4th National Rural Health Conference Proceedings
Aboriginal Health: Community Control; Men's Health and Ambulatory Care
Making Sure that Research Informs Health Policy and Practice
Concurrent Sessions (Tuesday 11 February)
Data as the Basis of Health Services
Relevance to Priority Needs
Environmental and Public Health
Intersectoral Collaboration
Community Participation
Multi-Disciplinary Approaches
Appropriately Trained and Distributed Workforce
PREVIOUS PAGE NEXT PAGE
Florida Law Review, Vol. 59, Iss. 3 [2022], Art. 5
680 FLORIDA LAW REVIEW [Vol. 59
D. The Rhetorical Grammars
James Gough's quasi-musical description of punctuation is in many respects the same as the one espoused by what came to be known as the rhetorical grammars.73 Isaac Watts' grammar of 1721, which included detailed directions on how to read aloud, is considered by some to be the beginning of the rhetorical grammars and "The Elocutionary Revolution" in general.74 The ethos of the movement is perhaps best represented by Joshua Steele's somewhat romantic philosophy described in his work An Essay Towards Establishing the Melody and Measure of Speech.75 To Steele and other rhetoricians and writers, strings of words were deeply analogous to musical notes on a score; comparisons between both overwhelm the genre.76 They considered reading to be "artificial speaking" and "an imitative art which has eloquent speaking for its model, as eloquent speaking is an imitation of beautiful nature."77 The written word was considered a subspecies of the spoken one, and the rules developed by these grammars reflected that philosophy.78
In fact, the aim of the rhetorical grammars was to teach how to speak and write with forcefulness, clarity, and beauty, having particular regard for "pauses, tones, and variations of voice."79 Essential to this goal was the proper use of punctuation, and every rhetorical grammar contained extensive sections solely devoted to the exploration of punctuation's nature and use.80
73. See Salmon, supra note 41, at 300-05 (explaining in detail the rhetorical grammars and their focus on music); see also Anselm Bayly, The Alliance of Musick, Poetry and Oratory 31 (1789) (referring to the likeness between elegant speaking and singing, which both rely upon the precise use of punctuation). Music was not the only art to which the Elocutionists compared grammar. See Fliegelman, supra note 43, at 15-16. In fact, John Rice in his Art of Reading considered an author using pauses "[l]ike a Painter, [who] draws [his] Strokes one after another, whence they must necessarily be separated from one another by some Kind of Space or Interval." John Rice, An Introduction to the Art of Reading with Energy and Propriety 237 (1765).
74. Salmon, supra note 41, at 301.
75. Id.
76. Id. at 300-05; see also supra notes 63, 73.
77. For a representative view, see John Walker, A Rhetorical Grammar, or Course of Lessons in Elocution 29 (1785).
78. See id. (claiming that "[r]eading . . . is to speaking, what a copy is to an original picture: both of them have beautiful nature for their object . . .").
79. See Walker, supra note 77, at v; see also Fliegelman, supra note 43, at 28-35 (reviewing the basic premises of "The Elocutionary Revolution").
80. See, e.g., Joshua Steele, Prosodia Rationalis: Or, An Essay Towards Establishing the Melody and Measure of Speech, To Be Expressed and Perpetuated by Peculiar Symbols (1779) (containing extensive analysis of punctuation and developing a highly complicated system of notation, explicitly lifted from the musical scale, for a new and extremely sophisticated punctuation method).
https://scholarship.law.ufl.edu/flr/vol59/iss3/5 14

::::::

Nothing in the material should be left out; output it exactly.

**Solution to this task:**
4th National Rural Health Conference Proceedings
Aboriginal Health: Community Control; Men's Health and Ambulatory Care
Making Sure that Research Informs Health Policy and Practice
Concurrent Sessions (Tuesday 11 February)
Data as the Basis of Health Services
Relevance to Priority Needs
Environmental and Public Health
Intersectoral Collaboration
Community Participation
Multi-Disciplinary Approaches
Appropriately Trained and Distributed Workforce
PREVIOUS PAGE NEXT PAGE
Florida Law Review, Vol. 59, Iss. 3 [2022], Art. 5
680 FLORIDA LAW REVIEW [Vol. 59
D. The Rhetorical Grammars
James Gough's quasi-musical description of punctuation is in many respects the same as the one espoused by what came to be known as the rhetorical grammars.73 Isaac Watts' grammar of 1721, which included detailed directions on how to read aloud, is considered by some to be the beginning of the rhetorical grammars and "The Elocutionary Revolution" in general.74 The ethos of the movement is perhaps best represented by Joshua Steele's somewhat romantic philosophy described in his work An Essay Towards Establishing the Melody and Measure of Speech.75 To Steele and other rhetoricians and writers, strings of words were deeply analogous to musical notes on a score; comparisons between both overwhelm the genre.76 They considered reading to be "artificial speaking" and "an imitative art which has eloquent speaking for its model, as eloquent speaking is an imitation of beautiful nature."77 The written word was considered a subspecies of the spoken one, and the rules developed by these grammars reflected that philosophy.78
In fact, the aim of the rhetorical grammars was to teach how to speak and write with forcefulness, clarity, and beauty, having particular regard for "pauses, tones, and variations of voice."79 Essential to this goal was the proper use of punctuation, and every rhetorical grammar contained extensive sections solely devoted to the exploration of punctuation's nature and use.80
73. See Salmon, supra note 41, at 300-05 (explaining in detail the rhetorical grammars and their focus on music); see also Anselm Bayly, The Alliance of Musick, Poetry and Oratory 31 (1789) (referring to the likeness between elegant speaking and singing, which both rely upon the precise use of punctuation). Music was not the only art to which the Elocutionists compared grammar. See Fliegelman, supra note 43, at 15-16. In fact, John Rice in his Art of Reading considered an author using pauses "[l]ike a Painter, [who] draws [his] Strokes one after another, whence they must necessarily be separated from one another by some Kind of Space or Interval." John Rice, An Introduction to the Art of Reading with Energy and Propriety 237 (1765).
74. Salmon, supra note 41, at 301.
75. Id.
76. Id. at 300-05; see also supra notes 63, 73.
77. For a representative view, see John Walker, A Rhetorical Grammar, or Course of Lessons in Elocution 29 (1785).
78. See id. (claiming that "[r]eading . . . is to speaking, what a copy is to an original picture: both of them have beautiful nature for their object . . .").
79. See Walker, supra note 77, at v; see also Fliegelman, supra note 43, at 28-35 (reviewing the basic premises of "The Elocutionary Revolution").
80. See, e.g., Joshua Steele, Prosodia Rationalis: Or, An Essay Towards Establishing the Melody and Measure of Speech, To Be Expressed and Perpetuated by Peculiar Symbols (1779) (containing extensive analysis of punctuation and developing a highly complicated system of notation, explicitly lifted from the musical scale, for a new and extremely sophisticated punctuation method).
https://scholarship.law.ufl.edu/flr/vol59/iss3/5 14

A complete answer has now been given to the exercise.